Assignment: Could you pick up the motor oil article below where it stops and keep writing it?

--- Study text Enclosed Below ---

Given the importance of oil, it’s surprising there are so many misconceptions about it. I fell to one recently by putting the wrong grade in my bike, based on a recommendation from the previous owner. He said, “You have to put 20W-50 in a single-cylinder motorcycle because it revs high.” So I did. Then I had trouble starting my bike once we got into the cold mornings of late fall and early spring. I started to suspect my cold-starting problems were related to oil, and a user forum referred me to bobistheoilguy.com. I don’t know Bob, but he knows a lot about oil. You will find at this site Motor Oil University containing ten classes complete with midterm and final exams. Clearly, oil is the source of life for Bob.

The following is, I hope, a fair summary of what I’ve learned mostly at that site, but also from user forums and conversations with club members as I researched the important decision of what to put in my bike. This should be useful for car owners as well as bikers.

Let’s start with some of those misconceptions:

  • Engine wear occurs when oil breaks down at high temperature
  • Oil grades like 10W-30 or 20W-50 refer to viscosity, or thickness
  • You should choose your oil grade based on the ambient temperature
  • Engines that run hot, like sports cars and hot-rods that have high revs, require thicker oil (this is the one I fell for)
  • You should change your oil when it turns black

Engine wear occurs when the engine gets too hot

Actually, 90% of engine wear occurs at start-up. And sadly, there is no oil on earth that fully protects an engine at start-up; a good quality oil can only minimize the damage. This is why it’s important never to rev your engine when you first start it, especially in the wintertime. My ex-wife used to get out of bed 10 minutes before her train left the station, then, in midwinter -20C Montreal, instead of walking the three blocks to the train station, would race there in our car immediately upon starting it. Don’t do this. No wonder she’s my ex.

To minimize the damage, you want your oil to be as thin as possible upon starting. So why not just buy the thinnest oil, you ask? Because there are actually two temperatures we have to be concerned about. One is starting temperature, and the other is operational temperature.

--- End of Enclosed Study text ---
--- Data extracts Enclosed Below ---

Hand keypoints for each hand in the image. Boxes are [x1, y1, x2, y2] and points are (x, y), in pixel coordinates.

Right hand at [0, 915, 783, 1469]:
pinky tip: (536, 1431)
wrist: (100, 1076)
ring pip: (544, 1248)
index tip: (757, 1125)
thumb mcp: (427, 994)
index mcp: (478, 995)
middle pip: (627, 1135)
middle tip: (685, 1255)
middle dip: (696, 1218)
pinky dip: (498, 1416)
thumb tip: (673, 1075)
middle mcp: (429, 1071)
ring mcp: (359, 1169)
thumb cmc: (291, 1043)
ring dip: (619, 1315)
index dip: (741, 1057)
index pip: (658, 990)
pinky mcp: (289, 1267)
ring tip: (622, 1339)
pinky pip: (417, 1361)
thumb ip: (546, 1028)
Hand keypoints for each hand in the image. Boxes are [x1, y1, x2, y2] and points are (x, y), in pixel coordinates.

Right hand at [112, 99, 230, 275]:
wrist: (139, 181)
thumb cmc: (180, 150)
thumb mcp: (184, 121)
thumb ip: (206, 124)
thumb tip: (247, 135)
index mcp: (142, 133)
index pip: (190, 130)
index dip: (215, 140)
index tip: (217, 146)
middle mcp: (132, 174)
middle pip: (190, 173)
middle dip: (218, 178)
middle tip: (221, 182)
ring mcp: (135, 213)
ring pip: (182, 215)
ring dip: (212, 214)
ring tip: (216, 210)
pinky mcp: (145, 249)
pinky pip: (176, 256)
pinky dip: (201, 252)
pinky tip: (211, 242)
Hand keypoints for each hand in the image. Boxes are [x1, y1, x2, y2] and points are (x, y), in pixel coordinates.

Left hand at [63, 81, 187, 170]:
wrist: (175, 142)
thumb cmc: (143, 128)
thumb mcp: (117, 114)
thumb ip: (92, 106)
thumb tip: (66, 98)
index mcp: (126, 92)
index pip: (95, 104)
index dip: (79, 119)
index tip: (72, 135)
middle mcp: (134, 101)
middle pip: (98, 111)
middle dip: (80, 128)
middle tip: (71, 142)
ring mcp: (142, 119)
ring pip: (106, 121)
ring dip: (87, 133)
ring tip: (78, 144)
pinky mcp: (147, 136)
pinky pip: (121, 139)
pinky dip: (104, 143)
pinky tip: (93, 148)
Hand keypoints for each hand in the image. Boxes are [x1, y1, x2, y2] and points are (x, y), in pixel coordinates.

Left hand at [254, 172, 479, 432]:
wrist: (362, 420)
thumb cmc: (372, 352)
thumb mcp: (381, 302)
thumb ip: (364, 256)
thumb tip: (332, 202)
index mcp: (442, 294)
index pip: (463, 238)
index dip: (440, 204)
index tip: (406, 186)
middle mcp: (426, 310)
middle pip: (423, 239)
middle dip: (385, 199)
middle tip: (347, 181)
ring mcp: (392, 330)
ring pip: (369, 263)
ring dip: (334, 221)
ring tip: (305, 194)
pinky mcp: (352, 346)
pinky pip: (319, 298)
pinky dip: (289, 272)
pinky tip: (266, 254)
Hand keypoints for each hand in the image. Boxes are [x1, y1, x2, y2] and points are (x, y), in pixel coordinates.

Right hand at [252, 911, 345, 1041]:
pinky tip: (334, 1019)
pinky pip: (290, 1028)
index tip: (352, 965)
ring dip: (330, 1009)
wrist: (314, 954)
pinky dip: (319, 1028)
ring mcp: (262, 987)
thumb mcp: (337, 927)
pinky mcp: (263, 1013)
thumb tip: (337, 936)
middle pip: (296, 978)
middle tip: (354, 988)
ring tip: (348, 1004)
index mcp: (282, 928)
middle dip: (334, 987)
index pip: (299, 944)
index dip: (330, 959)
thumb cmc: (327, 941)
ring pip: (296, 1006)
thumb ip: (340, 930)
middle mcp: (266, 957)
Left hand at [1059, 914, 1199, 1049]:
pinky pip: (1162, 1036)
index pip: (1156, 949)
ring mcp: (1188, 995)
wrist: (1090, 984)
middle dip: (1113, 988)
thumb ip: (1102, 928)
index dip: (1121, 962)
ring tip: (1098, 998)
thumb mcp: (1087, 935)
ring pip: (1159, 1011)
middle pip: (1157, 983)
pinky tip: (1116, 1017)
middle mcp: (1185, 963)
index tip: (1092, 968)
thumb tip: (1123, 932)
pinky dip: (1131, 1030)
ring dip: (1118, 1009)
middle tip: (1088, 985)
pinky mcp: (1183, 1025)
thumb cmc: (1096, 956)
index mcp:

--- End of Enclosed Data extracts ---

Response below:
The two numbers on the oil container roughly correspond to these two contexts. But that’s about as direct a connection as you should draw, and many people (including Bob) suggest you forget about the numbers and labels for a few reasons. The W in 10W-30, for example—a reference to winter—is a misnomer. It would be more accurate to think of the first number in relation to starting temperature. Moreover, the numbers do not really reflect viscosity because viscosity changes with temperature. For example, according to Bob, a straight 30 oil has a thickness of 250 cS (centiStokes) at 75 F, but 10, the ideal viscosity, at 212 F, the optimal operational temparature.

The second number refers to operational temperature, but all liquid-cooled engines (i.e. most bikes and all cars) have a constant operational temperature of 212 F. Ambient temperature while running is only a consideration if your bike is air-cooled.

Confused? You’re not alone. Now let’s add another factor.

Mineral vs. Synthetic

There are few more controversial issues amongst bikers than which is better, mineral (i.e. traditional, dino) oil or synthetic. The debate in Hell between the fallen angels in Book II of Paradise Lost has nothing on the debates in user forums on this topic. If you want to have some fun, go to a popular forum (I won’t say which out of fear of being banned) and pretend to be a newbie, asking innocently which you should use. It’s like throwing a french fry to the lurking seagulls at a chip stand.

Many people believe the biggest difference between mineral and synthetic oils is that mineral is natural and synthetic is made in a lab. That’s a pretty big difference, for sure, but the more significant one for your engine is that synthetic is “naturally” thinner at start-up, the crucial time when most wear occurs. That is, it does not thicken as much upon cooling as mineral oil. The viscosity of the two are identical at operational temperature but synthetic has the edge on start-up. One point for synthetic.

Another difference is that, for example, a synthetic 10W-30 oil is based on a 30 grade oil and a mineral 10W-30 oil is based on a 10 grade oil. The mineral oil has additives in it that prevent it from thinning excessively as it heats up, and it’s these additives, not the oil itself, that break down over time. So with age, a mineral oil will lose its viscosity. This is why you have to change a mineral oil sooner, about twice as often, as synthetic oil. Second point scored to synthetic.

These additives age even outside of use in extreme temperatures. Don’t store your mineral oil in the shed during winter because it will lose some of its viscosity. In fact, contrary to what you might think based on what I’ve said above, Bob says that mineral oil ends up too thick, not too thin, with age. I don’t know why, and now I’m as thoroughly confused as you must be, but thankfully Bob offers this summary, twice, because it bears repeating:

“The synthetic 10W-30 grade oil is based on a heavier 30 grade oil while the mineral based 10W-30 oil is based on a thinner 10 grade oil. They are both similar at operating temperatures yet the 30 grade based synthetic is actually less thick at startup and much less honey–like at low temperatures. This is the opposite of what common sense dictates.”

It would seem that synthetic, in the red corner, is the winner, but wait: my BMW owner’s manual says “Alert: Do not use synthetic oil.”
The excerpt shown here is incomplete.